Ultimately, “Stripped for Parts” is a plea to communities to understand what is at stake, to support local journalism, and to fight back against what Goldsmith’s documentary calls “vulture journalism.”

Local communities need local news that is connected to the community. Communities deserve boots-on-the-ground reporting with writers, editors, and publishers who know their local audience.

We invite you to watch “Stripped for Parts” to understand what is happening to local journalism.

We also invite you to support us as we work to keep local journalism local. No one else is going to come up the hill to tell our local community’s stories, sit in on local special district meetings, and report on the budgets, businesses, local elections, events, and people of the community.

There are two basic models of journalism: watchdog and lapdog. The Estes Valley Voice loves to tell the stories of the Estes Valley and celebrate the community, but we are not lapdog journalists or a house organ of any government office, organization, or business, including our advertisers.

In fact, we are careful about maintaining a firewall between our advertisers and our news reporting, and we work hard to publish our editorial opinions in our commentaries and not in our reporting. 

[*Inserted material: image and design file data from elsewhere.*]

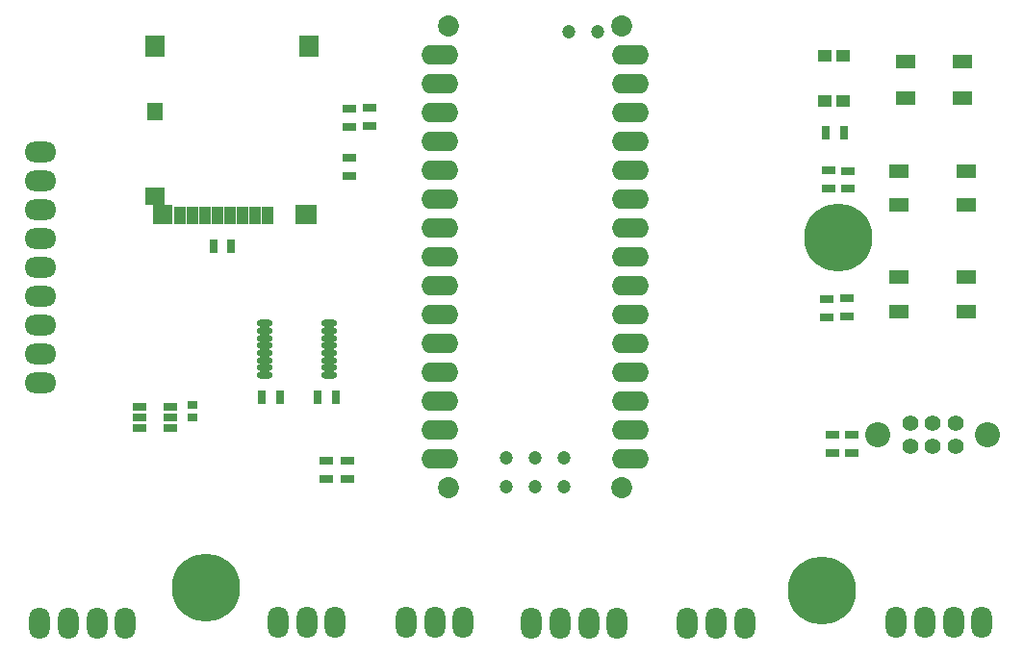
<source format=gts>
G04*
G04 #@! TF.GenerationSoftware,Altium Limited,Altium Designer,21.0.9 (235)*
G04*
G04 Layer_Color=8388736*
%FSLAX44Y44*%
%MOMM*%
G71*
G04*
G04 #@! TF.SameCoordinates,2588B0E2-F362-4AB3-B6B3-F61507E4C0EF*
G04*
G04*
G04 #@! TF.FilePolarity,Negative*
G04*
G01*
G75*
%ADD30R,1.7532X1.2032*%
%ADD31R,1.2032X0.7032*%
%ADD32R,0.8432X0.7032*%
%ADD33R,1.1532X0.8032*%
%ADD34R,0.8032X1.1532*%
%ADD35R,1.7032X1.5032*%
%ADD36R,1.7032X1.9032*%
%ADD37R,1.4032X1.6032*%
%ADD38R,1.9032X1.7032*%
%ADD39R,1.8032X1.7032*%
%ADD40R,1.0032X1.6032*%
%ADD41R,1.2032X1.1032*%
%ADD42R,1.7032X1.2032*%
%ADD43O,1.4032X0.6032*%
%ADD44C,2.2032*%
%ADD45C,1.4032*%
%ADD46C,1.2032*%
%ADD47C,1.8542*%
%ADD48O,3.2512X1.7272*%
%ADD49O,2.8032X1.8032*%
%ADD50O,1.8032X2.8032*%
%ADD51C,6.0000*%
D30*
X855658Y306339D02*
D03*
X796658D02*
D03*
Y336339D02*
D03*
X855658D02*
D03*
Y399560D02*
D03*
X796658D02*
D03*
Y429560D02*
D03*
X855658D02*
D03*
D31*
X129046Y203500D02*
D03*
Y213000D02*
D03*
Y222500D02*
D03*
X156046D02*
D03*
Y213000D02*
D03*
Y203500D02*
D03*
D32*
X175260Y223740D02*
D03*
Y213140D02*
D03*
D33*
X330962Y485520D02*
D03*
Y469520D02*
D03*
X313157Y484918D02*
D03*
Y468918D02*
D03*
Y441066D02*
D03*
Y425066D02*
D03*
X733484Y300950D02*
D03*
Y316950D02*
D03*
X751234Y317450D02*
D03*
Y301450D02*
D03*
X751490Y414017D02*
D03*
Y430017D02*
D03*
X734894Y430200D02*
D03*
Y414200D02*
D03*
X755250Y181778D02*
D03*
Y197778D02*
D03*
X738500Y181250D02*
D03*
Y197250D02*
D03*
X311500Y174750D02*
D03*
Y158750D02*
D03*
X293000Y175000D02*
D03*
Y159000D02*
D03*
D34*
X301493Y230548D02*
D03*
X285492D02*
D03*
X252243Y231056D02*
D03*
X236243D02*
D03*
X209510Y363250D02*
D03*
X193510D02*
D03*
X732750Y463250D02*
D03*
X748750D02*
D03*
D35*
X142546Y407802D02*
D03*
D36*
X277546Y539802D02*
D03*
X142546D02*
D03*
D37*
Y481802D02*
D03*
D38*
X275046Y391302D02*
D03*
D39*
X149046D02*
D03*
D40*
X241046Y390302D02*
D03*
X230046D02*
D03*
X219046D02*
D03*
X208046D02*
D03*
X197046D02*
D03*
X186046D02*
D03*
X175046D02*
D03*
X164046D02*
D03*
D41*
X747894Y531500D02*
D03*
Y491500D02*
D03*
X731894D02*
D03*
Y531500D02*
D03*
D42*
X852250Y525750D02*
D03*
Y493750D02*
D03*
X802250D02*
D03*
Y525750D02*
D03*
D43*
X238349Y295716D02*
D03*
Y289216D02*
D03*
Y282716D02*
D03*
Y276216D02*
D03*
Y269716D02*
D03*
Y263216D02*
D03*
Y256716D02*
D03*
Y250216D02*
D03*
X295348Y295716D02*
D03*
Y289216D02*
D03*
Y282716D02*
D03*
Y276216D02*
D03*
Y269716D02*
D03*
Y263216D02*
D03*
Y256716D02*
D03*
Y250216D02*
D03*
D44*
X874500Y197778D02*
D03*
X778500D02*
D03*
D45*
X846500Y207778D02*
D03*
X826500D02*
D03*
X806500D02*
D03*
X846500Y187778D02*
D03*
X826500D02*
D03*
X806500D02*
D03*
D46*
X476700Y177720D02*
D03*
X502100Y152320D02*
D03*
Y177720D02*
D03*
X476700Y152320D02*
D03*
X451300D02*
D03*
Y177720D02*
D03*
X505910Y552620D02*
D03*
X531310D02*
D03*
D47*
X552900Y151300D02*
D03*
X400500D02*
D03*
Y557700D02*
D03*
X552900D02*
D03*
D48*
X392880Y176700D02*
D03*
Y202100D02*
D03*
Y227500D02*
D03*
Y252900D02*
D03*
Y278300D02*
D03*
Y303700D02*
D03*
Y329100D02*
D03*
Y354500D02*
D03*
Y379900D02*
D03*
Y405300D02*
D03*
Y430700D02*
D03*
Y456100D02*
D03*
Y481500D02*
D03*
Y506900D02*
D03*
Y532300D02*
D03*
X560520Y176700D02*
D03*
D03*
Y202100D02*
D03*
Y227500D02*
D03*
Y252900D02*
D03*
Y278300D02*
D03*
Y303700D02*
D03*
Y329100D02*
D03*
Y354500D02*
D03*
Y379900D02*
D03*
Y405300D02*
D03*
Y430700D02*
D03*
Y456100D02*
D03*
Y481500D02*
D03*
Y506900D02*
D03*
Y532300D02*
D03*
D49*
X41402Y344678D02*
D03*
Y370078D02*
D03*
Y446278D02*
D03*
Y421278D02*
D03*
Y395478D02*
D03*
Y268478D02*
D03*
Y294278D02*
D03*
Y319278D02*
D03*
Y243078D02*
D03*
D50*
X844650Y32250D02*
D03*
X869650D02*
D03*
X819250D02*
D03*
X793850D02*
D03*
X40352Y32000D02*
D03*
X65752D02*
D03*
X116152D02*
D03*
X91152D02*
D03*
X300777Y32500D02*
D03*
X275777D02*
D03*
X250377D02*
D03*
X413250Y32250D02*
D03*
X388250D02*
D03*
X362850D02*
D03*
X523750Y31500D02*
D03*
X548750D02*
D03*
X498350D02*
D03*
X472950D02*
D03*
X610500Y31750D02*
D03*
X635900D02*
D03*
X660900D02*
D03*
D51*
X743750Y371000D02*
D03*
X729250Y60734D02*
D03*
X187500Y62984D02*
D03*
M02*

</source>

We are locally owned, journalist-led, and fiercely independent. We do not publish press releases or advertorials. We use a press release to follow up on a story and do our reporting with journalists who are paid for their writing. We believe that a diversity of opinions expressed with civility is essential in public discourse, and we welcome letters to the editor and commentary essays on topics relevant to our community.

It is far easier to publish only the fun stuff and to never dig into difficult, complex stories, but that’s not journalism. There are far more profitable ways to earn a living than to run a news publication, and being in the news business, we know that journalism will make some people mad. There’s a famous quote attributed to George Orwell, “Journalism is printing what someone else does not want printed. Everything else is public relations.”

We’re in the news business, not the public relations business. We are accountable to the Estes Valley community because we are part of the community.

Please consider signing up for our email newsletter on our home page, and please become an Estes Valley Voice subscriber, a super supporter, or an advertiser. And thank you to our readers for allowing us to be your local, independent news source in the Estes Valley.

How to watch “Stripped for Parts: American Journalism on the Brink”

  • Streaming – From October 1 through December 31, you can stream the film, free and on demand, at PBS.org on your web browser or the PBS app through Roku, Apple TV, Google Play, or most smart TVs.
  • October 20 at 5 p.m. MST on PBS World Channel, broadcast everywhere.